WRITTEN TASK:
Every line of the data must appear again in the answer, exactly as written.

MATERIAL FOR THIS TASK:
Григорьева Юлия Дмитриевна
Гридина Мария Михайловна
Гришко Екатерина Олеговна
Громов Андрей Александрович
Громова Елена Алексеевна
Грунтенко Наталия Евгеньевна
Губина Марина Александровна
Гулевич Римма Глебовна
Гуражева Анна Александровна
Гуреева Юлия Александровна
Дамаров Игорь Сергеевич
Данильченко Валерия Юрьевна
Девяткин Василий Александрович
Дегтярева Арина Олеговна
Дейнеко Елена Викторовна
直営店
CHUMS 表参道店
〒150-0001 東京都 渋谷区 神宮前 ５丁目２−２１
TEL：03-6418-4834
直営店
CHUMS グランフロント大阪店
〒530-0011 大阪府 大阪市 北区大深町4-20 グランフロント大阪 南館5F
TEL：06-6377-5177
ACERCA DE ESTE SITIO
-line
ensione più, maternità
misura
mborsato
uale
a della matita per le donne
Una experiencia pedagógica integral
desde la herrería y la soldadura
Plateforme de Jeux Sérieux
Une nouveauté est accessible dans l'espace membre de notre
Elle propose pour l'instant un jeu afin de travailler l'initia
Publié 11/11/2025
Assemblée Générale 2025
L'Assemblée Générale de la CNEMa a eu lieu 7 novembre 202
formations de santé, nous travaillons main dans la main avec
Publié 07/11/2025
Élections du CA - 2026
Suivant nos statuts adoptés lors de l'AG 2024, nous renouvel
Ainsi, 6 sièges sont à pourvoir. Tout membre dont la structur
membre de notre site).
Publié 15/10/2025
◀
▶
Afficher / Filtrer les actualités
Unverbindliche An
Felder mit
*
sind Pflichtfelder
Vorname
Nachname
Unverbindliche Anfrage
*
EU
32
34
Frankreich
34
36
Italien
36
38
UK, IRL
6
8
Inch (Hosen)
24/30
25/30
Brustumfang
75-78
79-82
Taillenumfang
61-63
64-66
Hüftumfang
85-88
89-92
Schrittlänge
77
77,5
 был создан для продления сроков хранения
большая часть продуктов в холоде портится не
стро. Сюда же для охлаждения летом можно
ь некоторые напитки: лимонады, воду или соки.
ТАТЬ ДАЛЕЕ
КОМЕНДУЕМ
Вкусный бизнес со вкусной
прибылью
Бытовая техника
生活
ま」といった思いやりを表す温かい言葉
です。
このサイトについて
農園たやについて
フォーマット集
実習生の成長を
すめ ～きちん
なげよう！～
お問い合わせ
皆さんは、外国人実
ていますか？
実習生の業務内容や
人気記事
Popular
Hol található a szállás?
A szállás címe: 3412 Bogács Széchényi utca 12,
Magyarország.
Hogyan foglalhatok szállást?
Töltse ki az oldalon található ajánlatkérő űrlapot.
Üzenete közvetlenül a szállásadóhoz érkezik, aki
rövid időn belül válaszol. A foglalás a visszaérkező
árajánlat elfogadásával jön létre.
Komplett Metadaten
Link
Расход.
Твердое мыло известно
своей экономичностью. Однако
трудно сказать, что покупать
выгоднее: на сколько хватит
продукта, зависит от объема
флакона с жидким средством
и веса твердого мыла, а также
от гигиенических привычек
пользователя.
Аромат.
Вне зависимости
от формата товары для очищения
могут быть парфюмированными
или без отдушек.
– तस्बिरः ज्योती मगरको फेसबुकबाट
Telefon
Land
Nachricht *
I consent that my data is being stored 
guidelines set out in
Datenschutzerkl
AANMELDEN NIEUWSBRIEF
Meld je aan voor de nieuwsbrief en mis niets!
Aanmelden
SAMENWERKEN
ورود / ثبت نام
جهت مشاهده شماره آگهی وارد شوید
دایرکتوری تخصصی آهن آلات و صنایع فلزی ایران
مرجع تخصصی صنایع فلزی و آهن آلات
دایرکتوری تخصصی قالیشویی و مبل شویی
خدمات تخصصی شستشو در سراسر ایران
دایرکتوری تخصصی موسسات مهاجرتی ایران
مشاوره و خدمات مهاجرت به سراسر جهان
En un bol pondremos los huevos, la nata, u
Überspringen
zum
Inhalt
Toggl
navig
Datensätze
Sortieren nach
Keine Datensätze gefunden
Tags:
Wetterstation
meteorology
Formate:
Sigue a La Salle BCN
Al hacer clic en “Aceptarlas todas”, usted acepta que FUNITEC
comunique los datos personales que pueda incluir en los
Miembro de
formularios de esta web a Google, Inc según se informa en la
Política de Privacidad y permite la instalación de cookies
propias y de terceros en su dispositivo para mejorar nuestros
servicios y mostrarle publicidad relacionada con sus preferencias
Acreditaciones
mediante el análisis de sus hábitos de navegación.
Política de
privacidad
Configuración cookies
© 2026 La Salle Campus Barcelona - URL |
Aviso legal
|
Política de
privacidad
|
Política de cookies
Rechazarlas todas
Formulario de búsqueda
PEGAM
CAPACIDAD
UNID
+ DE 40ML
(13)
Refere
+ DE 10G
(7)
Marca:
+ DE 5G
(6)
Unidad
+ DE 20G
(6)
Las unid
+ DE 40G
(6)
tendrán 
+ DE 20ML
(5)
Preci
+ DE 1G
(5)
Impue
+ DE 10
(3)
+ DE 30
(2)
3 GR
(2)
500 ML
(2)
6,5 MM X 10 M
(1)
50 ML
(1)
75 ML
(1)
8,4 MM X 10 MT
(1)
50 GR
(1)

SOLUTION FOR THIS PROBLEM:
Григорьева Юлия Дмитриевна
Гридина Мария Михайловна
Гришко Екатерина Олеговна
Громов Андрей Александрович
Громова Елена Алексеевна
Грунтенко Наталия Евгеньевна
Губина Марина Александровна
Гулевич Римма Глебовна
Гуражева Анна Александровна
Гуреева Юлия Александровна
Дамаров Игорь Сергеевич
Данильченко Валерия Юрьевна
Девяткин Василий Александрович
Дегтярева Арина Олеговна
Дейнеко Елена Викторовна
直営店
CHUMS 表参道店
〒150-0001 東京都 渋谷区 神宮前 ５丁目２−２１
TEL：03-6418-4834
直営店
CHUMS グランフロント大阪店
〒530-0011 大阪府 大阪市 北区大深町4-20 グランフロント大阪 南館5F
TEL：06-6377-5177
ACERCA DE ESTE SITIO
-line
ensione più, maternità
misura
mborsato
uale
a della matita per le donne
Una experiencia pedagógica integral
desde la herrería y la soldadura
Plateforme de Jeux Sérieux
Une nouveauté est accessible dans l'espace membre de notre
Elle propose pour l'instant un jeu afin de travailler l'initia
Publié 11/11/2025
Assemblée Générale 2025
L'Assemblée Générale de la CNEMa a eu lieu 7 novembre 202
formations de santé, nous travaillons main dans la main avec
Publié 07/11/2025
Élections du CA - 2026
Suivant nos statuts adoptés lors de l'AG 2024, nous renouvel
Ainsi, 6 sièges sont à pourvoir. Tout membre dont la structur
membre de notre site).
Publié 15/10/2025
◀
▶
Afficher / Filtrer les actualités
Unverbindliche An
Felder mit
*
sind Pflichtfelder
Vorname
Nachname
Unverbindliche Anfrage
*
EU
32
34
Frankreich
34
36
Italien
36
38
UK, IRL
6
8
Inch (Hosen)
24/30
25/30
Brustumfang
75-78
79-82
Taillenumfang
61-63
64-66
Hüftumfang
85-88
89-92
Schrittlänge
77
77,5
 был создан для продления сроков хранения
большая часть продуктов в холоде портится не
стро. Сюда же для охлаждения летом можно
ь некоторые напитки: лимонады, воду или соки.
ТАТЬ ДАЛЕЕ
КОМЕНДУЕМ
Вкусный бизнес со вкусной
прибылью
Бытовая техника
生活
ま」といった思いやりを表す温かい言葉
です。
このサイトについて
農園たやについて
フォーマット集
実習生の成長を
すめ ～きちん
なげよう！～
お問い合わせ
皆さんは、外国人実
ていますか？
実習生の業務内容や
人気記事
Popular
Hol található a szállás?
A szállás címe: 3412 Bogács Széchényi utca 12,
Magyarország.
Hogyan foglalhatok szállást?
Töltse ki az oldalon található ajánlatkérő űrlapot.
Üzenete közvetlenül a szállásadóhoz érkezik, aki
rövid időn belül válaszol. A foglalás a visszaérkező
árajánlat elfogadásával jön létre.
Komplett Metadaten
Link
Расход.
Твердое мыло известно
своей экономичностью. Однако
трудно сказать, что покупать
выгоднее: на сколько хватит
продукта, зависит от объема
флакона с жидким средством
и веса твердого мыла, а также
от гигиенических привычек
пользователя.
Аромат.
Вне зависимости
от формата товары для очищения
могут быть парфюмированными
или без отдушек.
– तस्बिरः ज्योती मगरको फेसबुकबाट
Telefon
Land
Nachricht *
I consent that my data is being stored 
guidelines set out in
Datenschutzerkl
AANMELDEN NIEUWSBRIEF
Meld je aan voor de nieuwsbrief en mis niets!
Aanmelden
SAMENWERKEN
ورود / ثبت نام
جهت مشاهده شماره آگهی وارد شوید
دایرکتوری تخصصی آهن آلات و صنایع فلزی ایران
مرجع تخصصی صنایع فلزی و آهن آلات
دایرکتوری تخصصی قالیشویی و مبل شویی
خدمات تخصصی شستشو در سراسر ایران
دایرکتوری تخصصی موسسات مهاجرتی ایران
مشاوره و خدمات مهاجرت به سراسر جهان
En un bol pondremos los huevos, la nata, u
Überspringen
zum
Inhalt
Toggl
navig
Datensätze
Sortieren nach
Keine Datensätze gefunden
Tags:
Wetterstation
meteorology
Formate:
Sigue a La Salle BCN
Al hacer clic en “Aceptarlas todas”, usted acepta que FUNITEC
comunique los datos personales que pueda incluir en los
Miembro de
formularios de esta web a Google, Inc según se informa en la
Política de Privacidad y permite la instalación de cookies
propias y de terceros en su dispositivo para mejorar nuestros
servicios y mostrarle publicidad relacionada con sus preferencias
Acreditaciones
mediante el análisis de sus hábitos de navegación.
Política de
privacidad
Configuración cookies
© 2026 La Salle Campus Barcelona - URL |
Aviso legal
|
Política de
privacidad
|
Política de cookies
Rechazarlas todas
Formulario de búsqueda
PEGAM
CAPACIDAD
UNID
+ DE 40ML
(13)
Refere
+ DE 10G
(7)
Marca:
+ DE 5G
(6)
Unidad
+ DE 20G
(6)
Las unid
+ DE 40G
(6)
tendrán 
+ DE 20ML
(5)
Preci
+ DE 1G
(5)
Impue
+ DE 10
(3)
+ DE 30
(2)
3 GR
(2)
500 ML
(2)
6,5 MM X 10 M
(1)
50 ML
(1)
75 ML
(1)
8,4 MM X 10 MT
(1)
50 GR
(1)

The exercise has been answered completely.